Le plus intéressant pour moi est ici l'église, exceptionnelle par son intégration, dès sa conception à l'époque coloniale, d'éléments du temple zapotèque d'origine à l'emplacement duquel elle a été construite. De toute évidence, il y a eu le (rare) soucis que les populations puissent faire le lien entre leurs coutumes d'origine et le nouveau culte chrétien imposé par les conquérants européens.
Teotitlán : c'est là aussi que j'ai découvert le fameux tejate, boisson froide typique de la région faite d'un mélange de pâte de maïs, de cacao et d’amandes ; et l'absolument délicieuse mango piña, la mangue verte à la saveur d'ananas. Sur le marché, j’entends pour la première fois en directe des commerçants parler en zapotèque, l’une des principales langues originaires du Mexique – cela me semble avoir a un goût de japonais…
Teotitlán
enfin : c'est par là qu'est passé mon chemin pour aller marcher entre les Pueblos
mancomunados, plus de mille mètres plus haut. C’est la prochaine étape…

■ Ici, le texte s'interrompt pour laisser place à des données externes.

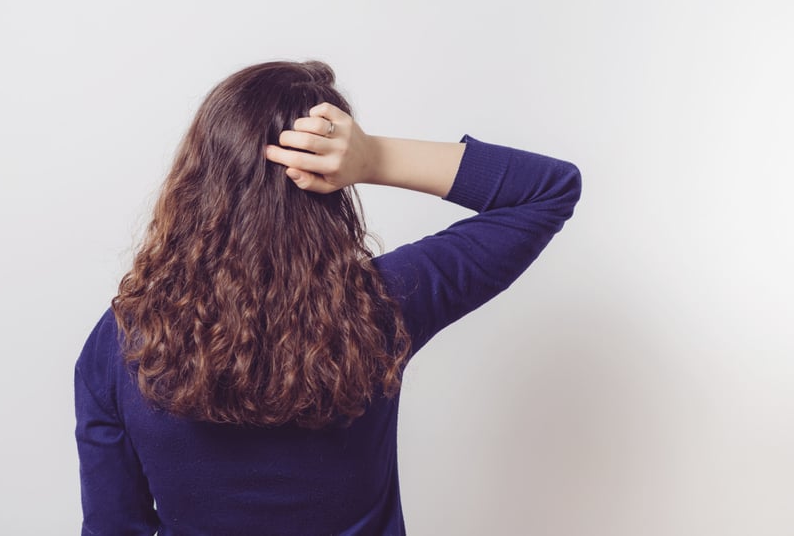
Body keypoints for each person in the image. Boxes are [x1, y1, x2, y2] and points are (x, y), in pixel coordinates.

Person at [74, 60, 582, 535]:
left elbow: (113, 529)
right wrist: (375, 157)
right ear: (329, 186)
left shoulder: (119, 345)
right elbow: (547, 189)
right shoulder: (382, 305)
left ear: (200, 177)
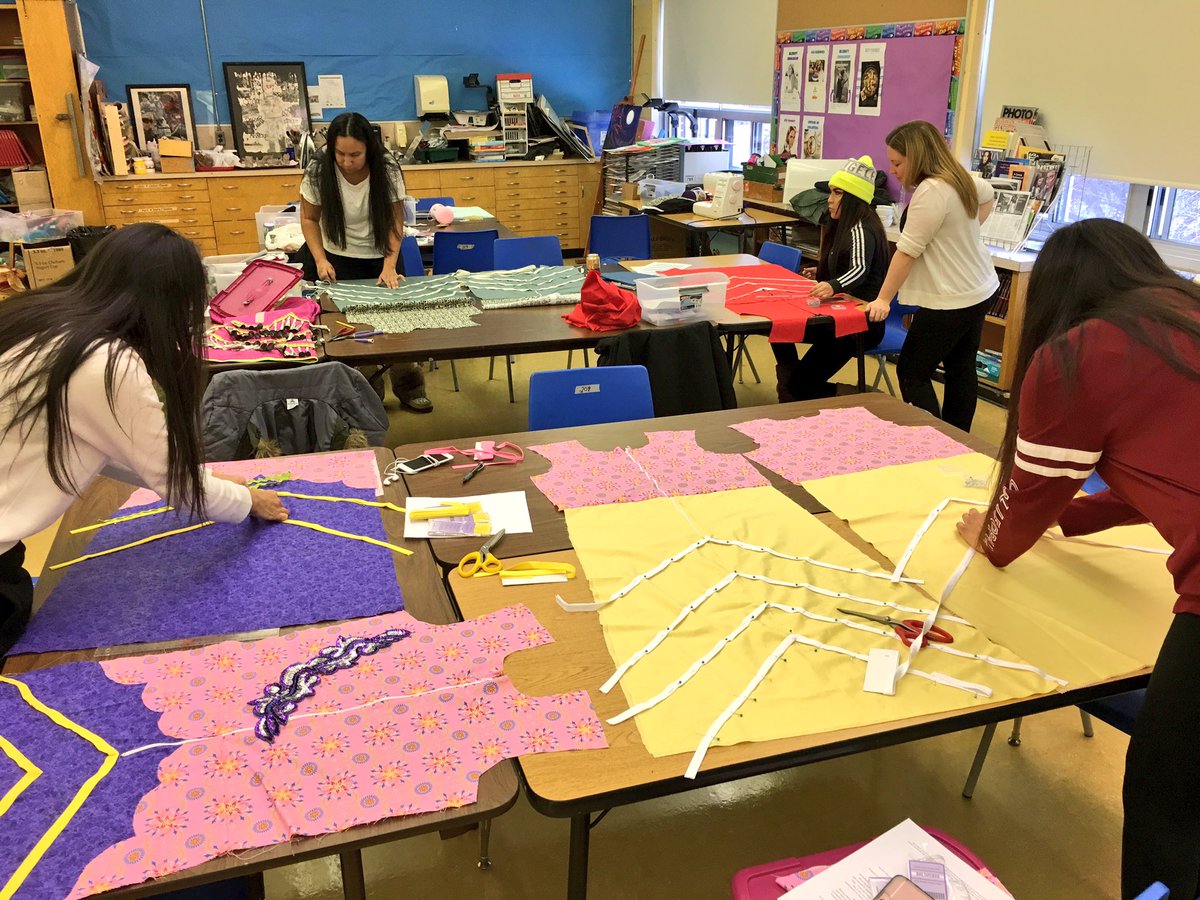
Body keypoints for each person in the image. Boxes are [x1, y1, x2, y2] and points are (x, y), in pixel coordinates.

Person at [955, 219, 1200, 899]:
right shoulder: (1183, 316)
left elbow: (1018, 511)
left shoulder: (1080, 353)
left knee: (1169, 790)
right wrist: (1071, 518)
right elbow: (1161, 474)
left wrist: (992, 533)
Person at [0, 223, 289, 656]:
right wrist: (249, 502)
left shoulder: (39, 316)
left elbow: (111, 444)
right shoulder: (104, 362)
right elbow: (177, 486)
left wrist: (209, 482)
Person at [865, 119, 999, 432]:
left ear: (918, 157)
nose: (894, 171)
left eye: (898, 163)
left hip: (954, 298)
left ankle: (935, 440)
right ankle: (957, 438)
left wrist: (884, 298)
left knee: (912, 370)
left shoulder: (931, 191)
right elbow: (988, 194)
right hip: (980, 287)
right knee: (960, 367)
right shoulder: (957, 178)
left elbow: (907, 251)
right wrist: (963, 233)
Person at [299, 111, 431, 413]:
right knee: (355, 331)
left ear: (368, 149)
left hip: (381, 257)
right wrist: (320, 259)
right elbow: (308, 218)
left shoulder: (386, 168)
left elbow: (395, 222)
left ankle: (410, 387)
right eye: (341, 154)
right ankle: (370, 394)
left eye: (355, 155)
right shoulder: (319, 168)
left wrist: (389, 265)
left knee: (397, 327)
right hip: (337, 259)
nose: (347, 161)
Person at [772, 156, 889, 401]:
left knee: (799, 382)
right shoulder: (842, 225)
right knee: (778, 329)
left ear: (853, 198)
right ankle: (792, 390)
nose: (830, 199)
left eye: (837, 193)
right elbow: (846, 265)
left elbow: (859, 270)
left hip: (858, 325)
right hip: (836, 315)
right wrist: (823, 274)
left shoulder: (861, 228)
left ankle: (856, 396)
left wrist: (832, 284)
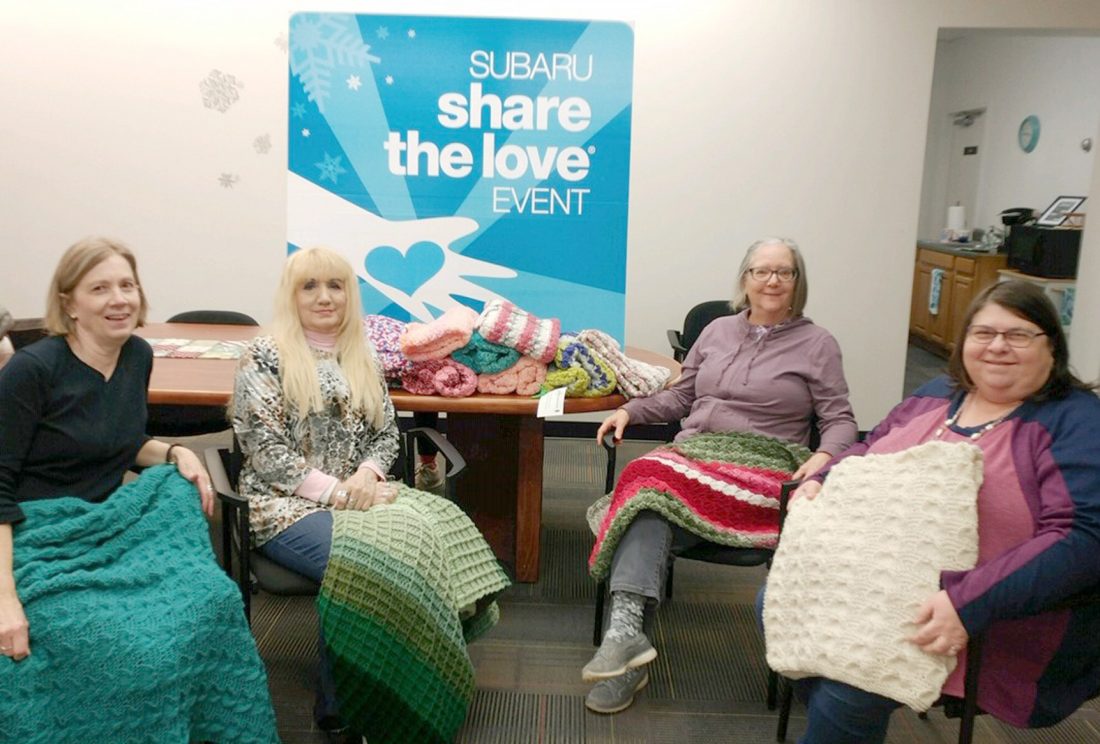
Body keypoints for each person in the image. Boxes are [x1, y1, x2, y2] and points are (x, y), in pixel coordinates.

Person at [777, 279, 1100, 743]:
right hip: (876, 582)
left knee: (851, 687)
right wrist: (824, 478)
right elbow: (869, 446)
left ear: (1052, 346)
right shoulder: (937, 393)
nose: (998, 346)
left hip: (988, 615)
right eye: (983, 333)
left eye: (1018, 334)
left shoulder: (1076, 420)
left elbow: (1081, 539)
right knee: (775, 607)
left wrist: (967, 602)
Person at [0, 237, 277, 741]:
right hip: (35, 535)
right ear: (68, 302)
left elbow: (121, 443)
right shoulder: (32, 370)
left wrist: (174, 453)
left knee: (213, 600)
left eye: (127, 285)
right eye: (99, 288)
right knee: (116, 642)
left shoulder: (137, 356)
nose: (119, 299)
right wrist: (5, 601)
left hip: (103, 528)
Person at [230, 247, 509, 743]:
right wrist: (338, 492)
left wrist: (367, 474)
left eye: (335, 286)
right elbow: (267, 453)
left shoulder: (360, 352)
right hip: (282, 506)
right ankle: (340, 710)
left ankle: (410, 681)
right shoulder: (265, 355)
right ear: (291, 295)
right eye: (310, 286)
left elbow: (385, 435)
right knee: (367, 564)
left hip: (360, 494)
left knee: (437, 530)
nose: (324, 297)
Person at [584, 237, 857, 713]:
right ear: (745, 279)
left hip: (762, 469)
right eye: (761, 271)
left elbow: (840, 419)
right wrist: (631, 410)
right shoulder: (716, 331)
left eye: (784, 272)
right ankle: (625, 641)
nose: (772, 280)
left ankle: (624, 635)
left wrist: (826, 455)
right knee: (647, 497)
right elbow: (681, 397)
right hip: (696, 458)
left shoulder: (818, 344)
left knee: (647, 483)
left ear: (797, 282)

[1] « Silence étant synonyme de pouvoir, quand nous atteignons le lieu du
silence dans notre pensée, nous sommes à l’endroit du pouvoir, où tout n’est qu’unité,
un seul pouvoir, Dieu : "Soyez silencieux et sachez que je suis Dieu".
Pouvoir dispersé égale bruit. Pouvoir concentré égale silence » (Baird T.
SPALDING, La vie
des maîtres. Dans l’Himalaya vivent des sages aux pouvoirs prodigieux,
Paris, J’ai lu, 2023, p. 36).
[2][2] Une autre dénomination du village en zopotèque est Xaguixe, qui signifie « au pied de la
montagne », mais cela ne concernerait en fait qu’un lieu précis et non
tout le village. Iván me précise qu’aujourd’hui, il y
a un accord dans la communauté locale autour du nom de Xiguie’e comme
dénomination d’origine. Je trouve intéressant que la communauté villageoise se
réapproprie une partie de son histoire en retrouvant son nom.